The above is all just my opinion on what you should do.
As with all advice you find on a random internet forum - you shouldn't blindly follow it. Always test on a test server to see if there is negative side effects before making changes to live!
I recommend you NEVER run "random code" you found online on any system you care about UNLESS you understand and can verify the code OR you don't care if the code trashes your system.

brandon 94807 SSC Veteran Points: 280 More actions · Answer 2

Thank you both. Both work fine - but is distinct better than group in performance? Also, I thought running a query in the select portion caused multiple queries for each result - is this wrong? That would obviously be a terrible cost if that was the case.
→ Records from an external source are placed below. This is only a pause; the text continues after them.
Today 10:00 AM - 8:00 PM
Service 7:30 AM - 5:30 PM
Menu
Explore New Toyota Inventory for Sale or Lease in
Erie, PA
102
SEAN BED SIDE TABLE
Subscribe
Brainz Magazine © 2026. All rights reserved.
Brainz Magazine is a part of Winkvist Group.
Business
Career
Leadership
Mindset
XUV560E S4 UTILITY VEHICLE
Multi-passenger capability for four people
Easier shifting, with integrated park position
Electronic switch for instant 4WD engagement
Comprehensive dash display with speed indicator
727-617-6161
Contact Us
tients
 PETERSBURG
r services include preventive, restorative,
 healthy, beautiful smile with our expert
Thank you for taking the time to answer.

brandon 94807 SSC Veteran Points: 280 More actions · Answer 3

In fact, it looks like DISTINCT has a much higher cost than GROUP BY generally. https://sqlperformance.com/2017/01/t-sql-queries/surprises-assumptions-group-by-distinct

I am skeptical that putting a query in an iif in the select clause is a great performer - though I am not that experienced with that structure. This table will have millions of records but only has 11 right now (so my testing is not very realistic).

Thanks again!

Brandon

Erland Sommarskog SSC-Insane Points: 24038 More actions · Answer 4

Also, I thought running a query in the select portion caused multiple queries for each result - is this wrong?
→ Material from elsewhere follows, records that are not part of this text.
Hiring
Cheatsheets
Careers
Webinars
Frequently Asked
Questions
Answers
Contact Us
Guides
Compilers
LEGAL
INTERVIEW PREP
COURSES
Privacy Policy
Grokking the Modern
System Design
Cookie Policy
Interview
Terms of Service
Keep in mind that SQL is a declarative language. You tell what result you want. The optimizer figures out the best way to compute the query. I can't promise that your query will fly with your tables and data, since I don't them. But assuming that there are suitable indexes, I would not be too worried.
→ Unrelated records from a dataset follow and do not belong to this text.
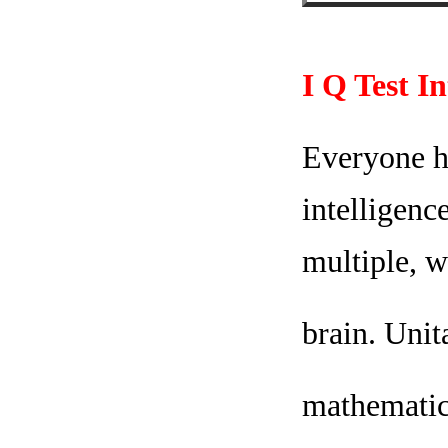
I Q Test I
Everyone ha
intelligenc
multiple, w
brain. Unit
mathematica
As for GROUP BY vs. DISTINCT, there is no aggregation here, so GROUP BY would only be confusing. But the DISTINCT would be wrong in the first place. The key is that you only care about one hit with the condition archived IS NOT NULL, so why then ask for all?

[font="Times New Roman"]Erland Sommarskog, SQL Server MVP, www.sommarskog.se[/font]

brandon 94807 SSC Veteran Points: 280 More actions · Answer 5

Well, distinct does work - but you are right - hopefully SQL can figure out silliness and make it run like the wind 🙂

Mr. Brian Gale One Orange Chip Points: 25026 More actions · Answer 6

My opinion with regards to performance - test it out!

In theory, one method may be faster than the other. In practice, this can surprise you. Sometimes the statistics and indexes and optimizer tricks can make the query you THINK will be slower actually perform better.

If you are ever concerned about the performance, I say test it and see which one performs better with your data.

Now, one thing about the distinct approach is that the distinct is applied after getting all of the data. So with large data sets, it is not likely to be the fastest approach. But if you are looking to get the absolute fastest result, there are tricks that can be done to handle this. You could keep that bit in the table for the alternate available rather than calculating it. Then the stored procedure that is used to insert/update data in the table could check if the value is new or if it would result in an archived version being made and flip the bit that way. Slight performance hit to your INSERT/UPDATE stored procedure with the benefit of having your SELECT not need a distinct or nested SELECT. Mind you changing table structure when there are already a lot of rows in the table would require you to update existing data and may break any SSIS, SSRS, or automated processes you have that rely on it.

One thing I do like about the distinct approach vs a nested select is that I find it easier to read. That bit is just my opinion though. Some people may find nested selects easier to read than potentially missing the DISTINCT keyword and being confused why some results are filtered out.

The above is all just my opinion on what you should do.
As with all advice you find on a random internet forum - you shouldn't blindly follow it. Always test on a test server to see if there is negative side effects before making changes to live!
I recommend you NEVER run "random code" you found online on any system you care about UNLESS you understand and can verify the code OR you don't care if the code trashes your system.